Task brief: Rewrite the data below, replacing every "chairs" with "stools" and leaving everything else unchanged.

[Dataset excerpt]
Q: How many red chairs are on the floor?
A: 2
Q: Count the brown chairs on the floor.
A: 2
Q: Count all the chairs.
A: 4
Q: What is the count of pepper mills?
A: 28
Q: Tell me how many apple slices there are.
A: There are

Exercise solution:
Q: How many red stools are on the floor?
A: 2
Q: Count the brown stools on the floor.
A: 2
Q: Count all the stools.
A: 4
Q: What is the count of pepper mills?
A: 28
Q: Tell me how many apple slices there are.
A: There are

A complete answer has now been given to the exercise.